The Inductive Bottleneck: Data-Driven Emergence of Representational Sparsity in Vision Transformers (2512.07331v1)

Published 8 Dec 2025 in cs.CV

Abstract: Vision Transformers (ViTs) lack the hierarchical inductive biases inherent to Convolutional Neural Networks (CNNs), theoretically allowing them to maintain high-dimensional representations throughout all layers. However, recent observations suggest ViTs often spontaneously manifest a "U-shaped" entropy profile-compressing information in middle layers before expanding it for the final classification. In this work, we demonstrate that this "Inductive Bottleneck" is not an architectural artifact, but a data-dependent adaptation. By analyzing the layer-wise Effective Encoding Dimension (EED) of DINO-trained ViTs across datasets of varying compositional complexity (UC Merced, Tiny ImageNet, and CIFAR-100), we show that the depth of the bottleneck correlates strongly with the semantic abstraction required by the task. We find that while texture-heavy datasets preserve high-rank representations throughout, object-centric datasets drive the network to dampen high-frequency information in middle layers, effectively "learning" a bottleneck to isolate semantic features.

Summary

The paper demonstrates that Vision Transformers exhibit a dynamic inductive bottleneck, adapting representational sparsity based on image data complexity.
It employs Effective Encoding Dimension to quantify the compression and expansion of feature representations across network layers.
Empirical results highlight that dataset characteristics, such as texture versus feature diversity, significantly influence the emergence of the bottleneck.

The Inductive Bottleneck: Data-Driven Emergence of Representational Sparsity in Vision Transformers

Introduction

Vision Transformers (ViTs) have emerged as a significant advancement in the field of computer vision, transitioning from the hierarchical inductive biases inherent in Convolutional Neural Networks (CNNs) towards a framework that retains high-dimensional representations throughout layers. Despite their theoretical isotropic design, recent findings highlight an emergent compressive structure within ViTs, known as the "Inductive Bottleneck". This paper presents a detailed investigation into this phenomenon, demonstrating that it is not merely an architectural byproduct but a data-driven adaptation mechanism.

Theoretical Framework

The concept of effective dimensionality is central to understanding the Inductive Bottleneck. By employing the Effective Encoding Dimension (EED), the paper quantifies the rank of feature representations at each layer in ViTs. This measure reveals a U-shaped entropy profile, aligning with the Information Bottleneck principle where the network balances between rich, predictive representations and compact, noise-ignoring transformations.

Methodology

The study utilizes a ViT-Small architecture trained with the self-supervised DINO method across datasets of varying compositional complexity: UC Merced, Tiny ImageNet, and CIFAR-100. DINO's self-distillation approach avoids collapse in self-supervision, crucial for observing attention map properties that denote object-background segmentation. Effective Encoding Dimension calculations reveal adaptive rank profiles responsive to the nature of image data.

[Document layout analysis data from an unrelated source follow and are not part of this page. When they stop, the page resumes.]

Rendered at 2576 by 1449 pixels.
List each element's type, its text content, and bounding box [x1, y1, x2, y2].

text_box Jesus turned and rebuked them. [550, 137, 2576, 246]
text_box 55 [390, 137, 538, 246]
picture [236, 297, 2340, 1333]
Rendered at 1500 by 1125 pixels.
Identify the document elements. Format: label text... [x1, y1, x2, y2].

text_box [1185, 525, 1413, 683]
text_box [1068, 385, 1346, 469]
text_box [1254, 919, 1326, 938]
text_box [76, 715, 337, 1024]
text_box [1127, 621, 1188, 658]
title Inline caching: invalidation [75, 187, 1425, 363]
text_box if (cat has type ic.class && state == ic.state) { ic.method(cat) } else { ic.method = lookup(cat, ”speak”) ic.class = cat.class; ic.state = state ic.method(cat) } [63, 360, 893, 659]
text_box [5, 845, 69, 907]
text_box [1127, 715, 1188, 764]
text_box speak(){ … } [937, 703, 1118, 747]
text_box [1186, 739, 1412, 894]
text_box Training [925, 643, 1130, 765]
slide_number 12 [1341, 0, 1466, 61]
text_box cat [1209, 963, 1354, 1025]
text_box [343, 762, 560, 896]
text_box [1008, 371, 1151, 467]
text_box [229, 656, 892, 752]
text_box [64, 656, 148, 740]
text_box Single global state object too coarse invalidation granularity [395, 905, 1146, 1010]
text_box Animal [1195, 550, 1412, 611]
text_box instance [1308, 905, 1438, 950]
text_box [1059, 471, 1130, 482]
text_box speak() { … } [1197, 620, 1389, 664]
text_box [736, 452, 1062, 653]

Results: The Emergence of the Bottleneck

Empirical results underscore the Inductive Bottleneck's adaptability. In datasets like CIFAR-100, a pronounced bottleneck is observed, with EED reducing to approximately 23%, as the model compresses information to focus on salient features. By contrast, texture-heavy datasets like UC Merced maintain high EED percentages above 95%, as the task requires the preservation of high-frequency texture data.

Figure 1: Layer-wise Effective Encoding Dimension (EED) for ViT-Small on Tiny ImageNet. The profile clearly shows the "Inductive Bottleneck" structure: high rank at input, compression in the middle $\text{(L}_2\text{)}$ , and expansion at output ( $L_{11}$ ).

Discussion

This study elucidates the critical role of data in shaping the representational capacity of ViTs. The Inductive Bottleneck exemplifies the network's dynamic ability to adjust spatial dimensionality based on the task's demands. This contrasts with the static compression stages enforced in hierarchical architectures like Swin Transformers. The ability of ViTs to flexibly establish these bottlenecks highlights their potential for diverse applications, extending beyond image classification to other modalities.

Limitations and Future Work

The findings, while robust, are derived from ViT-Small architectures and warrant extension to larger variants to verify scalability. Additionally, the observed bottleneck behavior's applicability to tasks beyond classification, such as segmentation and object detection, remains an open question. Future research should explore causal interventions in architectural design and training regimes to optimize or even enhance these emergent properties strategically.

Conclusion

The Inductive Bottleneck is a pivotal finding in understanding Vision Transformers. It reveals that ViTs are not only capable of maintaining high dimensionality but can strategically compress and adapt representations according to the compositional complexity of the data. This behavior positions ViTs as versatile models with potential advancements in efficiency and performance across a broad spectrum of artificial intelligence applications.